Causes of Feline Urinary Tract Disease
FLUTD is a complex condition to diagnose and treat since there are multiple causes and contributing factors to this disease. Crystals, stones or debris can gradually build up in your cat's urethra - the tube connecting the bladder to the outside of your cat’s body - or bladder.
Some other common causes of lower urinary tract issues in cats include:
- Incontinence due to excessive water consumption or weak bladder
- Spinal cord issues
- Urethral plug caused by the accumulation of debris from urine
- Bladder infection, inflammation, urinary tract infection (UTI)
- Injury or tumor in the urinary tract
- Congenital abnormalities
- Emotional or environmental stressors
Urinary tract disease in cats is most often diagnosed in overweight, middle-aged cats who have little to no access to outdoors, eat a dry food diet or do not get enough physical activity, although cats of any age can get the condition. Male cats are also more prone to urinary diseases since their narrower urethras are more likely to become blocked.
Using an indoor litter box, emotional or environmental stress, multi-cat households or sudden changes to their everyday routine can also leave cats more vulnerable to urinary tract disease.
If your kitty is diagnosed with FLUTD it is essential to determine the underlying cause. FLUTD symptoms can be caused by serious underlying health issues such as bladder stones or infection to cancer or a blockage.
If your vet is unable to determine the cause of your cat's FLUTD, your kitty may be diagnosed with a urinary tract infection called cystitis which is inflammation of the bladder.
Symptoms of Feline Urinary Tract Disease in Cats
If your cat has FLUTD or a cat urinary tract infection you may notice one or more of the following symptoms:
- Inability to urinate
- Loss of bladder control
- Urinating small amounts
- Urinating more than usual or in inappropriate settings
- Avoidance or fear of litter box
- Strong ammonia odor in urine
- Hard or distended abdomen
- Cloudy or bloody urine
- Drinking more water than usual
- Excessive licking of the genital area
It’s critical that any bladder or urinary issue be treated as early as possible. Delays in treatment could lead to your cat's urethra becoming partially or completely obstructed, which can prevent your feline friend from urinating.
The symptoms above indicate a serious medical issue that could quickly lead to kidney failure or rupture of the bladder. FLUTD can quickly be fatal if there is an obstruction that is not eliminated immediately.
Diagnosis of Feline Urinary Tract Disease
Urinary tract infections in cats require veterinary care, as do cats suffering from FLUTD. If your cat is showing any of the symptoms above it's time to visit the vet. If your cat is straining to urinate or crying out in pain contact your vet, or the nearest emergency vet as soon as possible - your cat may be experiencing a veterinary emergency.

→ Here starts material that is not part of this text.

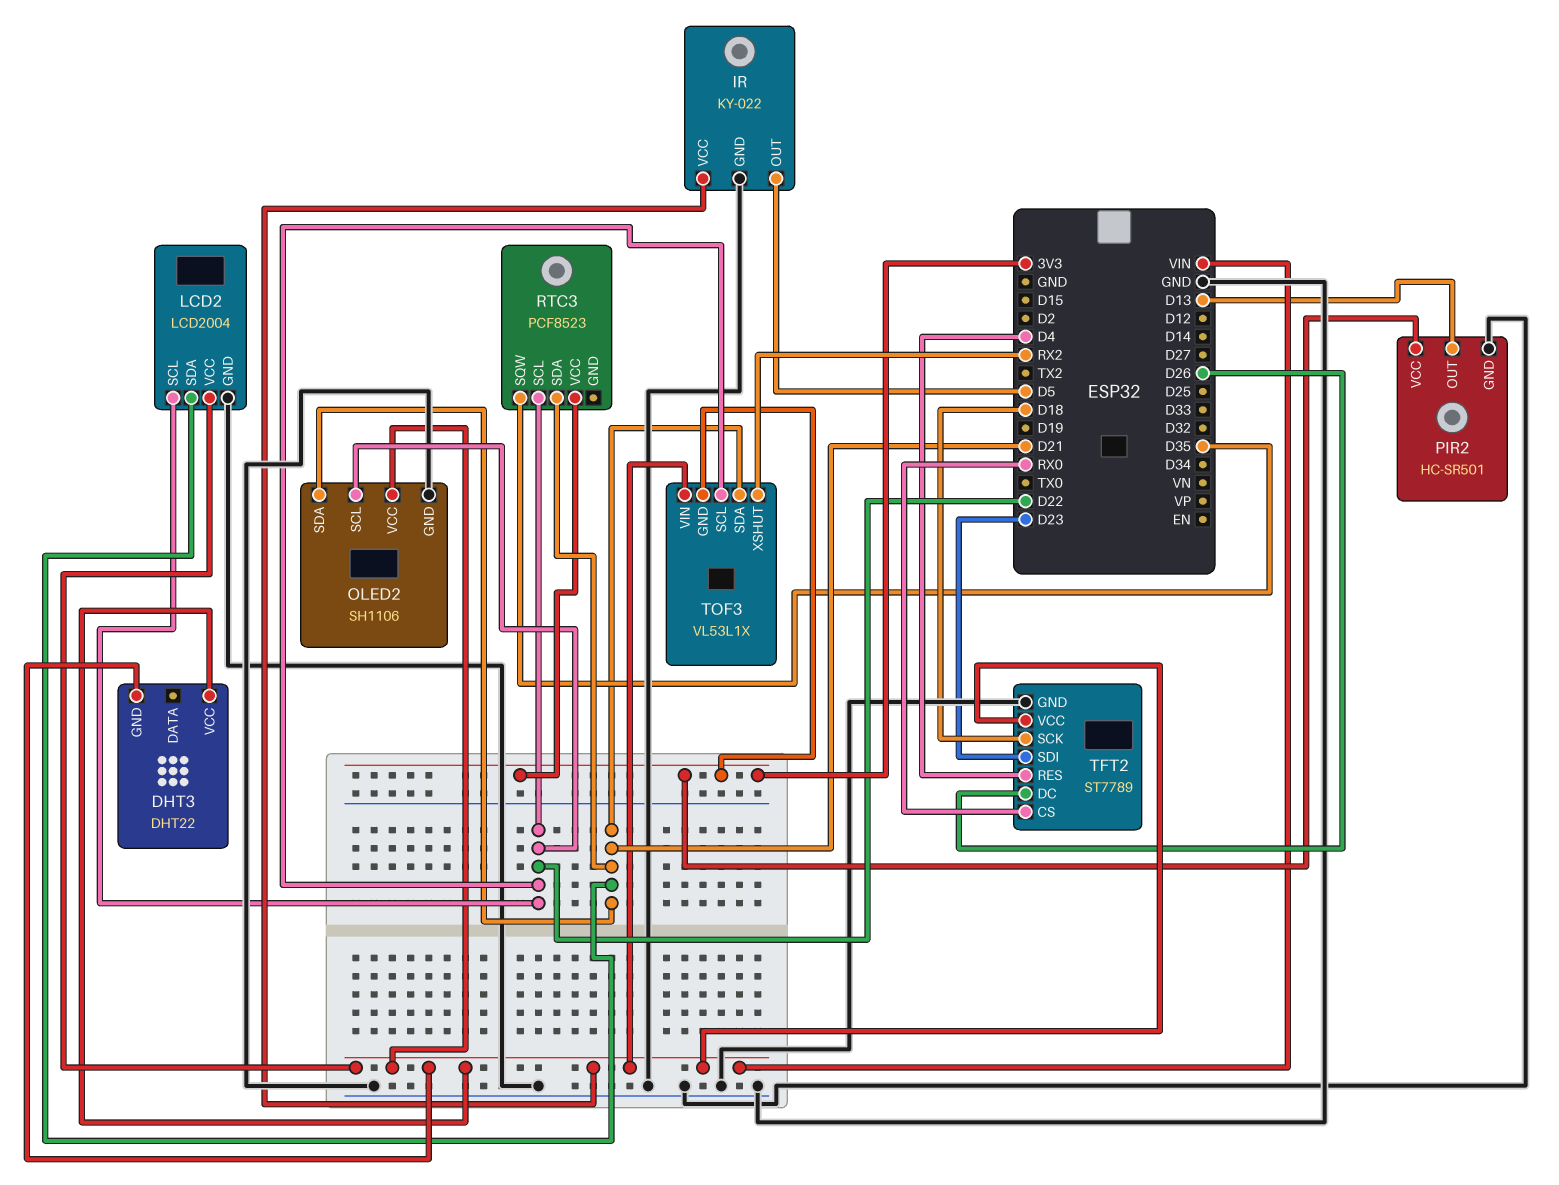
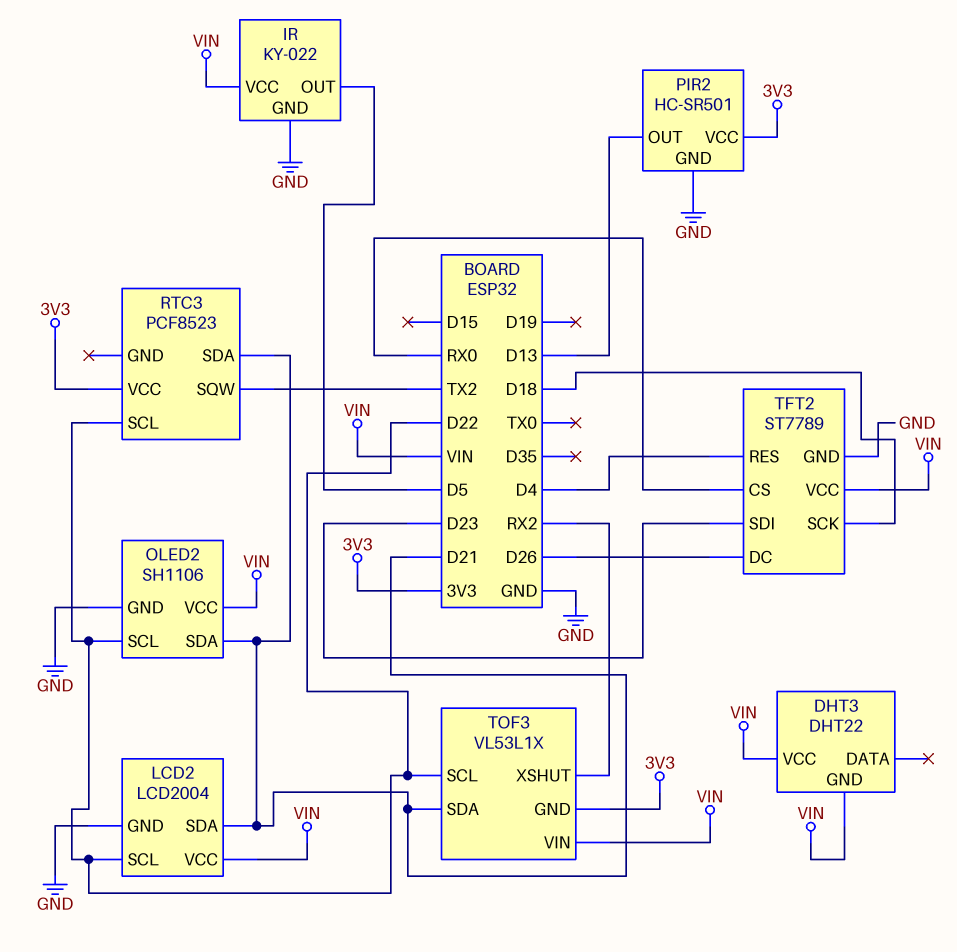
RTC3 pin SQW: D35 -> TX2

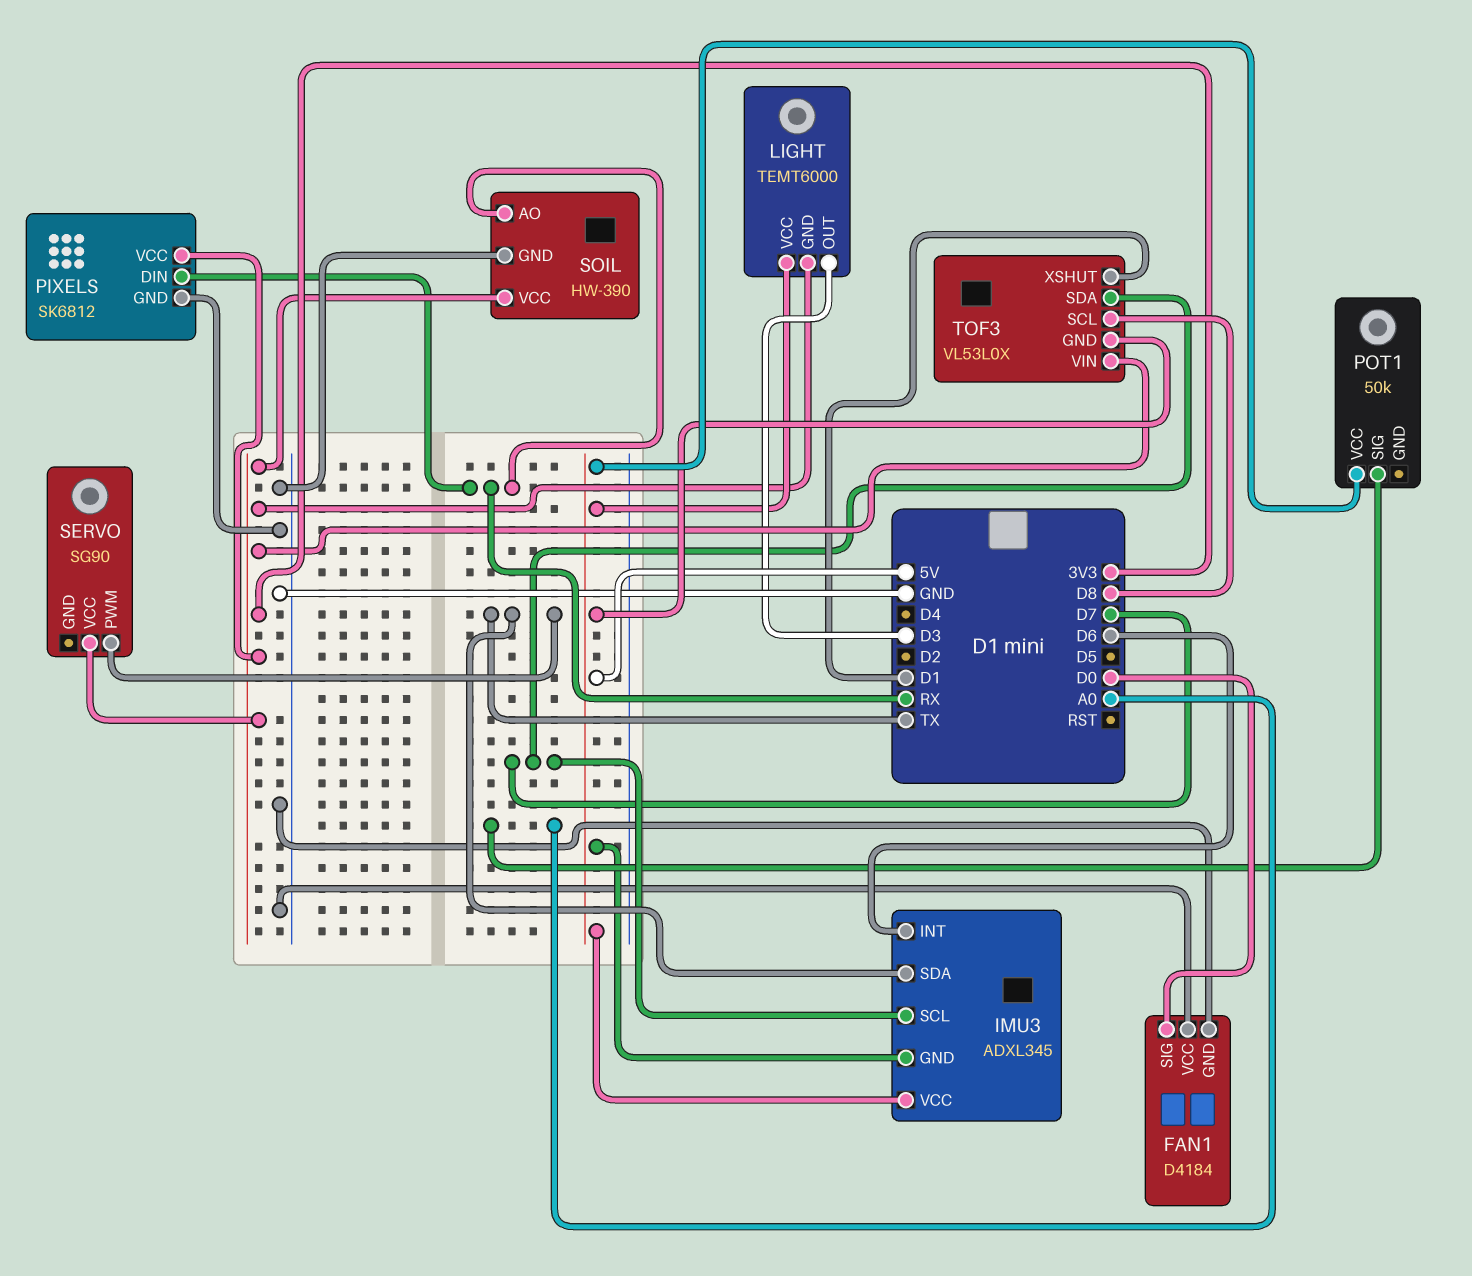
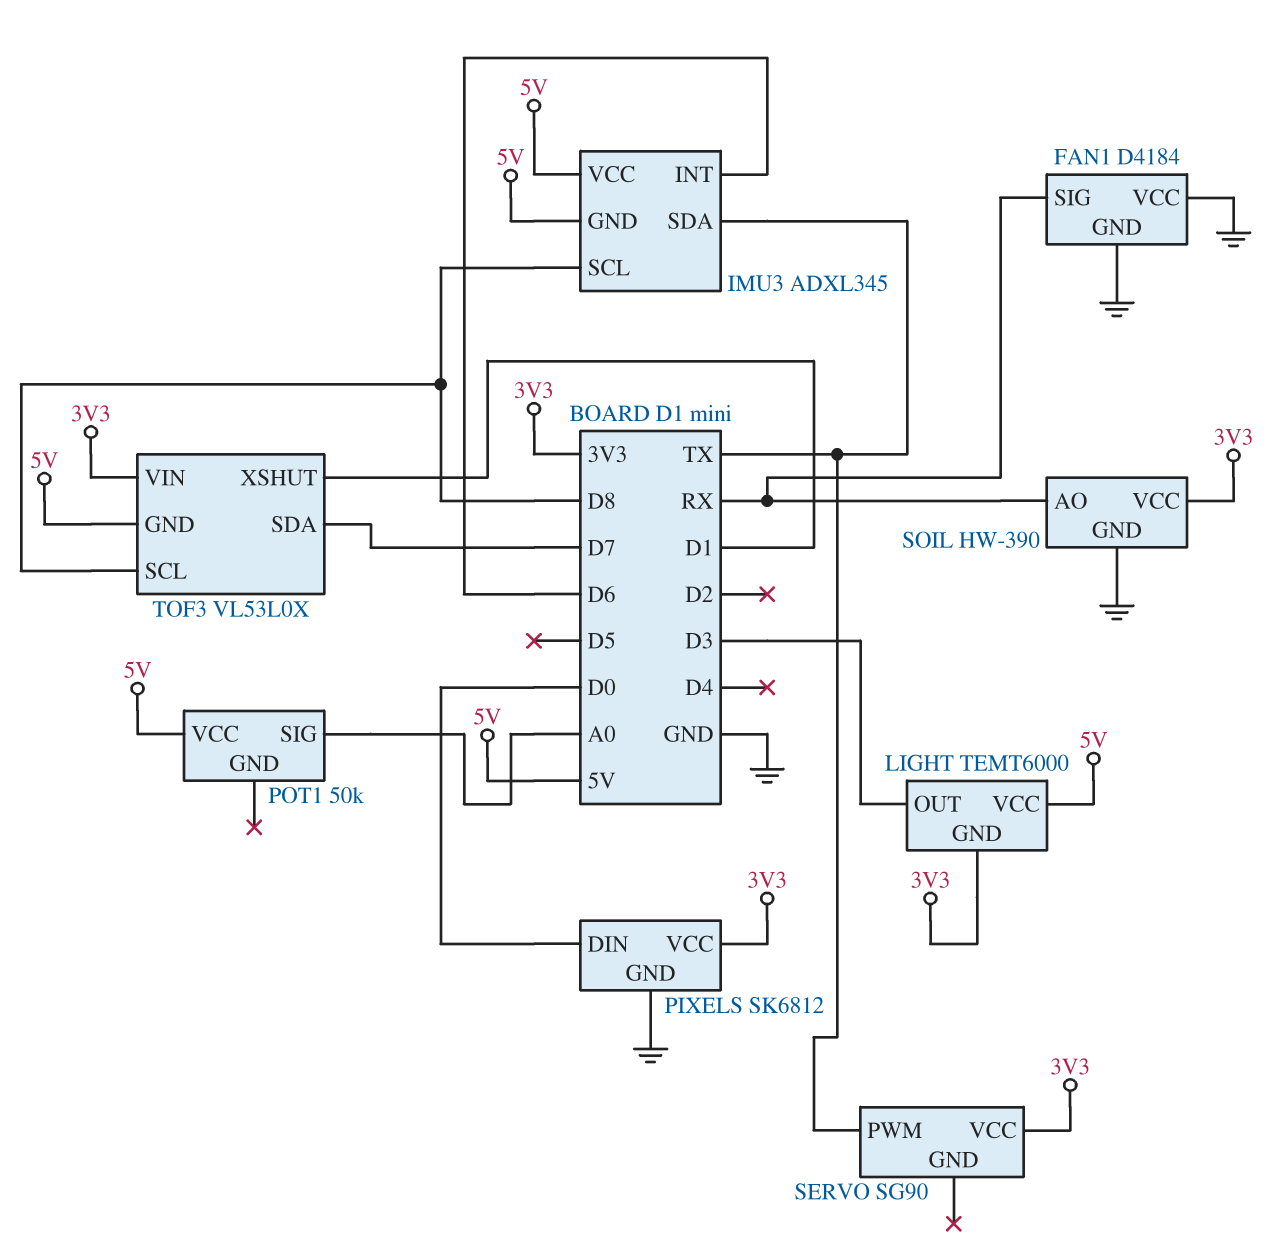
FAN1 pin SIG: D0 -> RX
IMU3 pin SCL: D7 -> D8
PIXELS pin DIN: RX -> D0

Your vet will perform a complete physical exam to help assess your cat's symptoms and perform a urinalysis to get further insight into your kitty's condition. Radiographs, blood work, and a urine culture may also need to be done.
Urinary Tract Infections & Your Cat's Recovery
Urinary issues in cats can be complex and serious, so the first step should be to make an appointment with your veterinarian for immediate care. The underlying cause of your cat's urinary symptoms will dictate which treatment is prescribed, but may include:
- Increasing your kitty's water consumption
- Antibiotics or medication to relieve symptoms
- Modified diet
- Expelling of small stones through the urethra
- Urinary acidifiers
- Fluid therapy
- Urinary catheter or surgery for male cats to remove urethral blocks
Note: The advice provided in this post is intended for informational purposes and does not constitute medical advice regarding pets. For an accurate diagnosis of your pet's condition, please make an appointment with your vet.